YOUR INSTRUCTIONS:
The data should be restated word for word, in full.

EXERCISE INPUTS:
---------------
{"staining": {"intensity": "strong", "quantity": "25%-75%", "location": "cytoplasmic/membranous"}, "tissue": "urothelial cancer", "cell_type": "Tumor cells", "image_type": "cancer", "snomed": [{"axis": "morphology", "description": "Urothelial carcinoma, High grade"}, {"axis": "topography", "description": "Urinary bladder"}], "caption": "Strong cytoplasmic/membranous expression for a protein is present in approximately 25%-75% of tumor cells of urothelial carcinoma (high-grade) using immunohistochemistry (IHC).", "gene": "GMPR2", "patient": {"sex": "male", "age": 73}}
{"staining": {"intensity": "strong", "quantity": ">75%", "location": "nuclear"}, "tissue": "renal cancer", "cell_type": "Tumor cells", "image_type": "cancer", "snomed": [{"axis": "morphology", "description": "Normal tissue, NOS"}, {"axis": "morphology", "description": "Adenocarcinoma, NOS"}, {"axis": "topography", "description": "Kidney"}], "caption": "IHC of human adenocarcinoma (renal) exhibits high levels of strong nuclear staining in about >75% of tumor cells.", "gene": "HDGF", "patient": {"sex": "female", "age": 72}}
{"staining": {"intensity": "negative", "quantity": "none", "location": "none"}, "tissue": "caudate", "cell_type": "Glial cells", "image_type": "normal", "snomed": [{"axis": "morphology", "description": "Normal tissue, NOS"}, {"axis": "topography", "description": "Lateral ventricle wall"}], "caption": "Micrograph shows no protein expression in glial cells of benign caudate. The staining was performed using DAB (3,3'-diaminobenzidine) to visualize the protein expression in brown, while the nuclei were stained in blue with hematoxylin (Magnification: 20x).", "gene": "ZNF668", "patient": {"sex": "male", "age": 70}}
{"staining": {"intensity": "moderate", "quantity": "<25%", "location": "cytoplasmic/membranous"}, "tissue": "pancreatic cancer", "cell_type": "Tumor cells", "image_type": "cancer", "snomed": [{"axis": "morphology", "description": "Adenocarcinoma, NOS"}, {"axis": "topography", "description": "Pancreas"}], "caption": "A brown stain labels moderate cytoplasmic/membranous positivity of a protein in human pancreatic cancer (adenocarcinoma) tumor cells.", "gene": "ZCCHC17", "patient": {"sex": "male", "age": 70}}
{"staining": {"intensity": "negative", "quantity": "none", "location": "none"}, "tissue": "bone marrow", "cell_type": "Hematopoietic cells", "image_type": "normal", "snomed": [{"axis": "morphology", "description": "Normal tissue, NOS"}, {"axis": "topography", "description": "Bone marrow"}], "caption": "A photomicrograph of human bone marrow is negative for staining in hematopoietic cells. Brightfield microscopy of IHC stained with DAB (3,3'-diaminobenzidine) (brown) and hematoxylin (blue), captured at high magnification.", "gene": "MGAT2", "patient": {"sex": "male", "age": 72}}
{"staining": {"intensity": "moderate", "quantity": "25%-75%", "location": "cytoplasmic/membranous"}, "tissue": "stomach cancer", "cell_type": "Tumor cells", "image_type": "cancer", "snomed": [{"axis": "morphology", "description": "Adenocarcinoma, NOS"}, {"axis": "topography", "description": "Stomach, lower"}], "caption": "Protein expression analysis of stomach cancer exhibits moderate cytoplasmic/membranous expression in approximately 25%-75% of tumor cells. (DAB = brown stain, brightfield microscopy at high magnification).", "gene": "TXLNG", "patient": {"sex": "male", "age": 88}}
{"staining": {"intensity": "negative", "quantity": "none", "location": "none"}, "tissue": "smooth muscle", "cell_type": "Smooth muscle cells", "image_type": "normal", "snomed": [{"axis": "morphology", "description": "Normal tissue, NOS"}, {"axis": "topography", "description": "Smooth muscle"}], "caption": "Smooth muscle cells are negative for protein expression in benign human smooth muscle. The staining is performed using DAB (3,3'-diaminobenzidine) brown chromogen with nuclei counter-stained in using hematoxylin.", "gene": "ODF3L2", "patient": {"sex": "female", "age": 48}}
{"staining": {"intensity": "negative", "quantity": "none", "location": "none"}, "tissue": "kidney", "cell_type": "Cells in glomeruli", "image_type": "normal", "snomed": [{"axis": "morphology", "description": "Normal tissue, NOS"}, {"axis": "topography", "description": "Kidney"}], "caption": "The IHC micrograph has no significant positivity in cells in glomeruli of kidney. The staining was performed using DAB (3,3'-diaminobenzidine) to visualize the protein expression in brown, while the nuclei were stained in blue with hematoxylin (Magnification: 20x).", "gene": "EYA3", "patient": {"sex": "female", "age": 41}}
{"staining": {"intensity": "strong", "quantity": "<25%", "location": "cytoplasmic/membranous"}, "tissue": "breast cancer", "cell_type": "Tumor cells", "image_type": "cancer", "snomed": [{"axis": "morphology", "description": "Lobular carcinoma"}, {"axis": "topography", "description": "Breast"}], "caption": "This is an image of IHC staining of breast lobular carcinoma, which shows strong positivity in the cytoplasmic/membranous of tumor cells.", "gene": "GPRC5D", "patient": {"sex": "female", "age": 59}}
---------------
YOUR SOLUTION:
{"staining": {"intensity": "strong", "quantity": "25%-75%", "location": "cytoplasmic/membranous"}, "tissue": "urothelial cancer", "cell_type": "Tumor cells", "image_type": "cancer", "snomed": [{"axis": "morphology", "description": "Urothelial carcinoma, High grade"}, {"axis": "topography", "description": "Urinary bladder"}], "caption": "Strong cytoplasmic/membranous expression for a protein is present in approximately 25%-75% of tumor cells of urothelial carcinoma (high-grade) using immunohistochemistry (IHC).", "gene": "GMPR2", "patient": {"sex": "male", "age": 73}}
{"staining": {"intensity": "strong", "quantity": ">75%", "location": "nuclear"}, "tissue": "renal cancer", "cell_type": "Tumor cells", "image_type": "cancer", "snomed": [{"axis": "morphology", "description": "Normal tissue, NOS"}, {"axis": "morphology", "description": "Adenocarcinoma, NOS"}, {"axis": "topography", "description": "Kidney"}], "caption": "IHC of human adenocarcinoma (renal) exhibits high levels of strong nuclear staining in about >75% of tumor cells.", "gene": "HDGF", "patient": {"sex": "female", "age": 72}}
{"staining": {"intensity": "negative", "quantity": "none", "location": "none"}, "tissue": "caudate", "cell_type": "Glial cells", "image_type": "normal", "snomed": [{"axis": "morphology", "description": "Normal tissue, NOS"}, {"axis": "topography", "description": "Lateral ventricle wall"}], "caption": "Micrograph shows no protein expression in glial cells of benign caudate. The staining was performed using DAB (3,3'-diaminobenzidine) to visualize the protein expression in brown, while the nuclei were stained in blue with hematoxylin (Magnification: 20x).", "gene": "ZNF668", "patient": {"sex": "male", "age": 70}}
{"staining": {"intensity": "moderate", "quantity": "<25%", "location": "cytoplasmic/membranous"}, "tissue": "pancreatic cancer", "cell_type": "Tumor cells", "image_type": "cancer", "snomed": [{"axis": "morphology", "description": "Adenocarcinoma, NOS"}, {"axis": "topography", "description": "Pancreas"}], "caption": "A brown stain labels moderate cytoplasmic/membranous positivity of a protein in human pancreatic cancer (adenocarcinoma) tumor cells.", "gene": "ZCCHC17", "patient": {"sex": "male", "age": 70}}
{"staining": {"intensity": "negative", "quantity": "none", "location": "none"}, "tissue": "bone marrow", "cell_type": "Hematopoietic cells", "image_type": "normal", "snomed": [{"axis": "morphology", "description": "Normal tissue, NOS"}, {"axis": "topography", "description": "Bone marrow"}], "caption": "A photomicrograph of human bone marrow is negative for staining in hematopoietic cells. Brightfield microscopy of IHC stained with DAB (3,3'-diaminobenzidine) (brown) and hematoxylin (blue), captured at high magnification.", "gene": "MGAT2", "patient": {"sex": "male", "age": 72}}
{"staining": {"intensity": "moderate", "quantity": "25%-75%", "location": "cytoplasmic/membranous"}, "tissue": "stomach cancer", "cell_type": "Tumor cells", "image_type": "cancer", "snomed": [{"axis": "morphology", "description": "Adenocarcinoma, NOS"}, {"axis": "topography", "description": "Stomach, lower"}], "caption": "Protein expression analysis of stomach cancer exhibits moderate cytoplasmic/membranous expression in approximately 25%-75% of tumor cells. (DAB = brown stain, brightfield microscopy at high magnification).", "gene": "TXLNG", "patient": {"sex": "male", "age": 88}}
{"staining": {"intensity": "negative", "quantity": "none", "location": "none"}, "tissue": "smooth muscle", "cell_type": "Smooth muscle cells", "image_type": "normal", "snomed": [{"axis": "morphology", "description": "Normal tissue, NOS"}, {"axis": "topography", "description": "Smooth muscle"}], "caption": "Smooth muscle cells are negative for protein expression in benign human smooth muscle. The staining is performed using DAB (3,3'-diaminobenzidine) brown chromogen with nuclei counter-stained in using hematoxylin.", "gene": "ODF3L2", "patient": {"sex": "female", "age": 48}}
{"staining": {"intensity": "negative", "quantity": "none", "location": "none"}, "tissue": "kidney", "cell_type": "Cells in glomeruli", "image_type": "normal", "snomed": [{"axis": "morphology", "description": "Normal tissue, NOS"}, {"axis": "topography", "description": "Kidney"}], "caption": "The IHC micrograph has no significant positivity in cells in glomeruli of kidney. The staining was performed using DAB (3,3'-diaminobenzidine) to visualize the protein expression in brown, while the nuclei were stained in blue with hematoxylin (Magnification: 20x).", "gene": "EYA3", "patient": {"sex": "female", "age": 41}}
{"staining": {"intensity": "strong", "quantity": "<25%", "location": "cytoplasmic/membranous"}, "tissue": "breast cancer", "cell_type": "Tumor cells", "image_type": "cancer", "snomed": [{"axis": "morphology", "description": "Lobular carcinoma"}, {"axis": "topography", "description": "Breast"}], "caption": "This is an image of IHC staining of breast lobular carcinoma, which shows strong positivity in the cytoplasmic/membranous of tumor cells.", "gene": "GPRC5D", "patient": {"sex": "female", "age": 59}}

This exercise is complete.